NTSC’nin PAL’den daha iyi olduğu tek şey görüntüyü yenileme hızıdır. Bu, büyük ekranlarda titremeyi durdurur.
NTSC ve PAL
PAL-DVD (720×576) görüntüsü, NTSC-DVD (720×480)’sinden daha fazla çözünürlüğe sahiptir. Ancak bu formatın görüntüsü daha fazla piksele sahip olduğu için, MPEG2‘ye sıkıştırırken daha yüksek bir sıkıştırma faktörü kullanılırsa daha fazla kalite kaybı yaşanır.
Diğer yandan NTSC’de sıkıştırma faktörü daha düşük olduğundan PAL’e göre daha az kalite kaybı yaşanır.
NTSC, saniyede 5 kareye daha fazla sahip olduğu için ekranda çok fazla hareketin olduğu veya ekranın bir kısmında çok hızlı hareketlerin olduğu sahnelerde daha iyi performansa sahiptir.
MPEG2 sıkıştırması daha fazla kareye sahip olarak bu türlerde daha iyi sonuçlar elde eder.
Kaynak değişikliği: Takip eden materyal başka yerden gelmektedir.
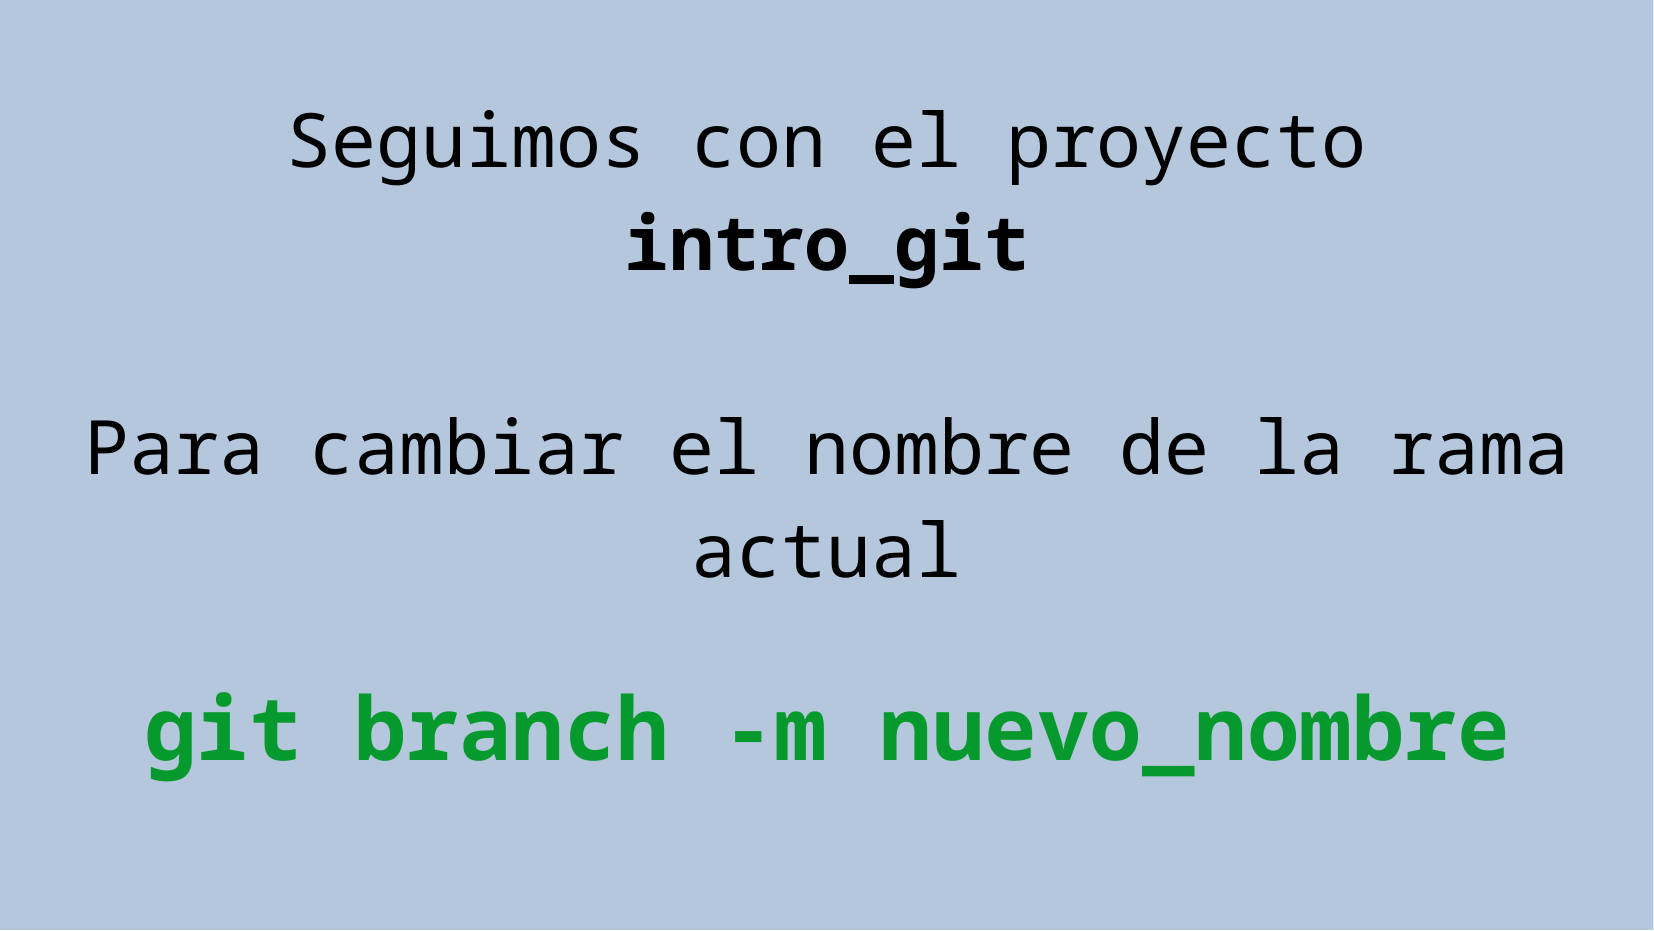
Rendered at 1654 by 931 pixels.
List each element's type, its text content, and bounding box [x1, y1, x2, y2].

subtitle Seguimos con el proyecto intro_git Para cambiar el nombre de la rama actual git branch -m nuevo_nombre [82, 76, 1571, 797]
Yinelenen alan indirmesi olmadığından bu format daha pürüzsüz olarak sayılabilir.
Film kameraları 24 tam karede çalıştığı için PAL formatına kıyasla %4 oranında daha hızlıdır, bu nedenle görüntü ve ses arasında bir uyumsuzluk vardır fakat bunu fark etmek zordur.
PAL, NTSC’den daha fazla görüntü titremesine sahip olduğu için daha fazla göz yorgunluğuna neden olur. NTSC sistemleri, 50Hz/25 FPS’de çalışan klasik titreşimine sahip olmadığı için gözleri daha az yorar.
Biçimleri
Renk sistemi yaygın olarak kare başına 625 satırlık bir video formatı ve saniyede 25 karelik bir ekran yenileme hızıyla kullanılır.
SECAM sistemini kullanmayı bırakan bazı Doğu Avrupa ülkeleri, SECAM’ın bazı teknik yönlerini PAL’de tutmak için uyarlamalar olan PAL-D veya K’yı kullandılar.
Brezilya’da, renk alt taşıyıcı frekansında NTSC’ye çok yakın olan 525 satırlık ve saniyede 29,97 kare versiyonu, PAL-M kullanılır.
Telekomünikasyon düzenleyicisi Anatel, 1970’lerin başında, renkli alıcıların ithalatını önlemek ve tek renkli alıcılarla uyumluluğu sağlamak için kendi standardını kullanmaya başladı. 60’lı yıllarda ülkede yapılan NTSC testleri, sinyal uzun mesafelere dağıtıldığında renk kalitesinde kayıplar oluyordu.
Siyah beyaz için M standardını kullanan tüm diğer ülkeler, renk sistemi olarak NTSC’yi kullanır.
Bu, Arjantin, Paraguay ve Uruguay’da, 625 satırlık standart sistemle kullanılır, ancak renk alt taşıyıcı frekansı NTSC’ninkine çok yakındır ve bu türler PAL-N ve PAL-CN’dir.
Bazı Latin Amerika ülkelerinde video ekipman üreticileri, NTSC-M, PAL-M ve PAL-N üç standart alıcı sunar.
Avrupa’da, yeni televizyon alıcıları tüm bu sistemlerden gelen sinyalleri görüntüleyebilir.
Çoğu, Fransız üreticilerin ekipmanı dışında, genellikle Fransa dışında, Doğu Avrupa ve Orta Doğu’dan da SECAM sinyalleri alabilir.
Hatta birçoğu, bir video oynatıcıdan veya oyun konsolundan gelen sinyaller için yalnızca video girişleri aracılığıyla temel bant NTSC-M standart sinyallerini görüntüleyebilir.
Dijital Sistem
Bu sistem analogdur ve 1980’lerde sinyali sayısallaştıran bir ekipman yapma girişimi vardı, ancak ticari olarak başarılı olamadı.
Dijital televizyon, modern oyun konsolları, bilgisayarlar gibi dijital cihazlarda, R, G ve B veya Y, RY ve BY sinyallerinin üç farklı kablo ile iletildiği renk bileşenlerini kullanır.